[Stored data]
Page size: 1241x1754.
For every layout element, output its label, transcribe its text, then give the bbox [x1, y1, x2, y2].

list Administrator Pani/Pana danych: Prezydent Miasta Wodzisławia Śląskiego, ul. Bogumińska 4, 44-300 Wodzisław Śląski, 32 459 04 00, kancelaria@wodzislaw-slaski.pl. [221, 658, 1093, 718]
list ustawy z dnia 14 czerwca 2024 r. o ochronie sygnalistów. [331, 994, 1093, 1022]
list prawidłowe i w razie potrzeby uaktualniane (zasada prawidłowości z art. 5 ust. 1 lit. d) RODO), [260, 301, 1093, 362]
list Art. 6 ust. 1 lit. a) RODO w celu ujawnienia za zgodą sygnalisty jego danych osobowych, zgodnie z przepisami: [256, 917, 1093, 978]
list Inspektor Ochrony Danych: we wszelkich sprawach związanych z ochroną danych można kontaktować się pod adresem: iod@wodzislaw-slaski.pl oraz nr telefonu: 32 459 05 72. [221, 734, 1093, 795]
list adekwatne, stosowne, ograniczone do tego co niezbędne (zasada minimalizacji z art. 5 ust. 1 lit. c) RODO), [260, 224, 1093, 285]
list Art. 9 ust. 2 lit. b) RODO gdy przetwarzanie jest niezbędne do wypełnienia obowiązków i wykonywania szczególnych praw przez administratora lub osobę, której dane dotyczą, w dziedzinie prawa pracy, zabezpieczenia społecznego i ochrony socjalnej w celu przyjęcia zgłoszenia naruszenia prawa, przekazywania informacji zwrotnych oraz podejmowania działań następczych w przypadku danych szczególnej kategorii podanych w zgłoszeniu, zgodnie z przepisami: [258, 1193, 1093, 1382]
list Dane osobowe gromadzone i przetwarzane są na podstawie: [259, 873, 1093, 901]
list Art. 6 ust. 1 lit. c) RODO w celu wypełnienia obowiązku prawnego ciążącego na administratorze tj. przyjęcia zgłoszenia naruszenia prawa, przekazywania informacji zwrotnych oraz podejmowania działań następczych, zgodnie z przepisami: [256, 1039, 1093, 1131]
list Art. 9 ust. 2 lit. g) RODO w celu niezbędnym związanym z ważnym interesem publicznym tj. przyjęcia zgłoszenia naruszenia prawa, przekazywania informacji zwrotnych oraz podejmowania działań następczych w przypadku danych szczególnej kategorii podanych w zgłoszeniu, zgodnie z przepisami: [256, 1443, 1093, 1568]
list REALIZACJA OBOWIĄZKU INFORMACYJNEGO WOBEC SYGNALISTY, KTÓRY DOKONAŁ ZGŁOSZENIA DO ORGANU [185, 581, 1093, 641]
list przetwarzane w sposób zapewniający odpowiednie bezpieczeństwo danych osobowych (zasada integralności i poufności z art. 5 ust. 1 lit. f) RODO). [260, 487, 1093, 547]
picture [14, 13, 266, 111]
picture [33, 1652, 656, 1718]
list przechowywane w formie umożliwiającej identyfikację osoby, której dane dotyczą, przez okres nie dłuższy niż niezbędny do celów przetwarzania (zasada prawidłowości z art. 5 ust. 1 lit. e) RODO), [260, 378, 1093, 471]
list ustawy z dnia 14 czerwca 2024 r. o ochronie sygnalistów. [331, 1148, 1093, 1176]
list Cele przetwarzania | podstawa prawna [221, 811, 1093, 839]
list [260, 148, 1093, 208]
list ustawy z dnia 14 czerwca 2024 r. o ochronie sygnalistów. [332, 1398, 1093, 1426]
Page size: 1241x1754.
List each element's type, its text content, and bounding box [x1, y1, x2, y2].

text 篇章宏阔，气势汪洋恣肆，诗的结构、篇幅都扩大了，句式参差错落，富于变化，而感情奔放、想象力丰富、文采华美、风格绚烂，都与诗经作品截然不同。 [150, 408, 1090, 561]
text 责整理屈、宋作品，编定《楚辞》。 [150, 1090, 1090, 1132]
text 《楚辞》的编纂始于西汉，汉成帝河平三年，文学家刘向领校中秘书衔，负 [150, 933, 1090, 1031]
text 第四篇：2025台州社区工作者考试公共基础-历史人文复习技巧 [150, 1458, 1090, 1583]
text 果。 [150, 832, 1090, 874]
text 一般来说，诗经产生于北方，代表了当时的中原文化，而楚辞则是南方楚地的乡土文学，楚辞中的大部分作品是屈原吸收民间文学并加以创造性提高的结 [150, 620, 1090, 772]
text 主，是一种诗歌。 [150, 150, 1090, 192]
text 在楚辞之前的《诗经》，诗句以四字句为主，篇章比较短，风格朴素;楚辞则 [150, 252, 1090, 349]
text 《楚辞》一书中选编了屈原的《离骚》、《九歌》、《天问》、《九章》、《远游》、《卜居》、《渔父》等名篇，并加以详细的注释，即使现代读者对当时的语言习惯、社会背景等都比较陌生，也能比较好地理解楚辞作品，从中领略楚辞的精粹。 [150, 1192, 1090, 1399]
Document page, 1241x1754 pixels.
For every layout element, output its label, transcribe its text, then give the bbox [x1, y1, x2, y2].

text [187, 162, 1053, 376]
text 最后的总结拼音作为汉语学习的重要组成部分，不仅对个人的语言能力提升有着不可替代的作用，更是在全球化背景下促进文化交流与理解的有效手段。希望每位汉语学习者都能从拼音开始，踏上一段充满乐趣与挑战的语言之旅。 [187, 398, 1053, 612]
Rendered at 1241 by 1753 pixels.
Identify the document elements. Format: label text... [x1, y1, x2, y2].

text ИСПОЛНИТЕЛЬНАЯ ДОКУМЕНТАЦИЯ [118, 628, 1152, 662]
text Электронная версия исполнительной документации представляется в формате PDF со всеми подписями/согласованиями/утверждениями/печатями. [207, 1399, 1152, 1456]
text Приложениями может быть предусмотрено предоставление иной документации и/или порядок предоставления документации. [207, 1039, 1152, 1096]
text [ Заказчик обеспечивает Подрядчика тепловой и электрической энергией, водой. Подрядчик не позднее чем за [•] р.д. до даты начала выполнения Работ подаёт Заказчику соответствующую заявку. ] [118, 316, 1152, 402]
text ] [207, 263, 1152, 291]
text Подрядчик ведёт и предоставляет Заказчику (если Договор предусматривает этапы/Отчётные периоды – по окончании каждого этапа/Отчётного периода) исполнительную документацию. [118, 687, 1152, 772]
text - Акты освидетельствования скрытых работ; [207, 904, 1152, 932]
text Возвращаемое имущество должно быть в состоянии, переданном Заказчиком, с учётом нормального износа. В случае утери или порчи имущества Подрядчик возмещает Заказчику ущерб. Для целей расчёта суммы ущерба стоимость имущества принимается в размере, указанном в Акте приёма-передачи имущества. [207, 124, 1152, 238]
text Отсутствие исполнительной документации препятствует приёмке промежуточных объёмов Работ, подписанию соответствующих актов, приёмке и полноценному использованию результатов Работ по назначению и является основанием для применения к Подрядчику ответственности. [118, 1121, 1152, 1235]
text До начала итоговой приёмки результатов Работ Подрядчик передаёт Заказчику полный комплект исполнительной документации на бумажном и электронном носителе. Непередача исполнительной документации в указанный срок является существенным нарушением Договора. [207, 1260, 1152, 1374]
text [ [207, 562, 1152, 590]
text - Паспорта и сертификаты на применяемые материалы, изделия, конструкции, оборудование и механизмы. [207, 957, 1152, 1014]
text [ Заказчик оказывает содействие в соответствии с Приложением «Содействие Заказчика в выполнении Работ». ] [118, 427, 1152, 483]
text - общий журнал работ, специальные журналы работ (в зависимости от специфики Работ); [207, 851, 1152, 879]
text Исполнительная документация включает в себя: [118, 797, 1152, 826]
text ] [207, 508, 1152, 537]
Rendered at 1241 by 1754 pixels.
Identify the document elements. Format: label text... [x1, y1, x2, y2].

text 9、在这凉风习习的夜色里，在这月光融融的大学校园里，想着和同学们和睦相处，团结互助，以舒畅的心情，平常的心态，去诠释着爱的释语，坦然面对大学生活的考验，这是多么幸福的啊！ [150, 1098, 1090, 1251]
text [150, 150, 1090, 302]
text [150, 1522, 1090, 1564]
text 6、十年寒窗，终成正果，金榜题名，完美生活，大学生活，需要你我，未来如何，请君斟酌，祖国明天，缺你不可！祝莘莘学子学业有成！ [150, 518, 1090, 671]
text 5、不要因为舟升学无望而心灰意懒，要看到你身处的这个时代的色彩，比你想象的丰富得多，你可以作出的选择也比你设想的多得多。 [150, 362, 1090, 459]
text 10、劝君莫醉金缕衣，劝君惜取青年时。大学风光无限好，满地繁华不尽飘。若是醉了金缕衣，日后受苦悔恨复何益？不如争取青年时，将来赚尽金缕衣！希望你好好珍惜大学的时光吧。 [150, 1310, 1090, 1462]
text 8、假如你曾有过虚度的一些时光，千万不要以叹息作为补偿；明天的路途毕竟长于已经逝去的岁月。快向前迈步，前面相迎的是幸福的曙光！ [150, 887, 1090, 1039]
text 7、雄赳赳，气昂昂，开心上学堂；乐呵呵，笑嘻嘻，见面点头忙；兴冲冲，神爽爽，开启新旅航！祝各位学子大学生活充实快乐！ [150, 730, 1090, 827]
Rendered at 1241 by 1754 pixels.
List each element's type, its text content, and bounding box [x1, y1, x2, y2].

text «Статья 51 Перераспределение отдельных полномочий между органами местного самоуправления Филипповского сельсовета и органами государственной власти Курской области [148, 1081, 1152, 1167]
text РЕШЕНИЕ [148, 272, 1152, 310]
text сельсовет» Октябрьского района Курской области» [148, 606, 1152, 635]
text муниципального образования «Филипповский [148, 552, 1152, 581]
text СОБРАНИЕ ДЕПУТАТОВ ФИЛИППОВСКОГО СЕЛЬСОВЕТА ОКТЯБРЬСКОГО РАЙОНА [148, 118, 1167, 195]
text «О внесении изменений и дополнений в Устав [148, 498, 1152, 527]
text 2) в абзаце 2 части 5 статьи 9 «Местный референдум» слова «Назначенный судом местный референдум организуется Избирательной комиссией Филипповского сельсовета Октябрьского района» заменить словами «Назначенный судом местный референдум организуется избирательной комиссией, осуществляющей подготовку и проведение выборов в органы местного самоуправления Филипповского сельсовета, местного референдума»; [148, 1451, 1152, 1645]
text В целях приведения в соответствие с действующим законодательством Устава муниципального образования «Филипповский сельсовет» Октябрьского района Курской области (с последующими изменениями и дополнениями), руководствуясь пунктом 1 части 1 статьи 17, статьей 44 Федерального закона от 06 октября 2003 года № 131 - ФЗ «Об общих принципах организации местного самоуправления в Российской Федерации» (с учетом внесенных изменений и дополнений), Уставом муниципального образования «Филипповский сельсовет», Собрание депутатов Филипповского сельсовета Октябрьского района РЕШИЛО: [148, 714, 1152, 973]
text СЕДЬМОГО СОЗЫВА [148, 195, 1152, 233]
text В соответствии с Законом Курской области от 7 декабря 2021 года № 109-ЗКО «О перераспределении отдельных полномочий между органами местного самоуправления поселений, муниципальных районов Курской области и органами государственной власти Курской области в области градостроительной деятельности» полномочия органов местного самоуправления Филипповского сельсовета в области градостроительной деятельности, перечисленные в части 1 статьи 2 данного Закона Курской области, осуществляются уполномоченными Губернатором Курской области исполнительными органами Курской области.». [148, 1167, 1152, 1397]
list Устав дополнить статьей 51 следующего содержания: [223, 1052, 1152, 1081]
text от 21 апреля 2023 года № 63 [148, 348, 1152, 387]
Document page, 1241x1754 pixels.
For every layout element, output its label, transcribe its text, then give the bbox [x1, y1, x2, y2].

— AIM OF THE EXERCISE —
Copy down each line in the entries that has the word "местного".

— OUTPUT OF THE TASK —
text «Статья 51 Перераспределение отдельных полномочий между органами местного самоуправления Филипповского сельсовета и органами государственной власти Курской области [148, 1081, 1152, 1167]
text 2) в абзаце 2 части 5 статьи 9 «Местный референдум» слова «Назначенный судом местный референдум организуется Избирательной комиссией Филипповского сельсовета Октябрьского района» заменить словами «Назначенный судом местный референдум организуется избирательной комиссией, осуществляющей подготовку и проведение выборов в органы местного самоуправления Филипповского сельсовета, местного референдума»; [148, 1451, 1152, 1645]
text В целях приведения в соответствие с действующим законодательством Устава муниципального образования «Филипповский сельсовет» Октябрьского района Курской области (с последующими изменениями и дополнениями), руководствуясь пунктом 1 части 1 статьи 17, статьей 44 Федерального закона от 06 октября 2003 года № 131 - ФЗ «Об общих принципах организации местного самоуправления в Российской Федерации» (с учетом внесенных изменений и дополнений), Уставом муниципального образования «Филипповский сельсовет», Собрание депутатов Филипповского сельсовета Октябрьского района РЕШИЛО: [148, 714, 1152, 973]
text В соответствии с Законом Курской области от 7 декабря 2021 года № 109-ЗКО «О перераспределении отдельных полномочий между органами местного самоуправления поселений, муниципальных районов Курской области и органами государственной власти Курской области в области градостроительной деятельности» полномочия органов местного самоуправления Филипповского сельсовета в области градостроительной деятельности, перечисленные в части 1 статьи 2 данного Закона Курской области, осуществляются уполномоченными Губернатором Курской области исполнительными органами Курской области.». [148, 1167, 1152, 1397]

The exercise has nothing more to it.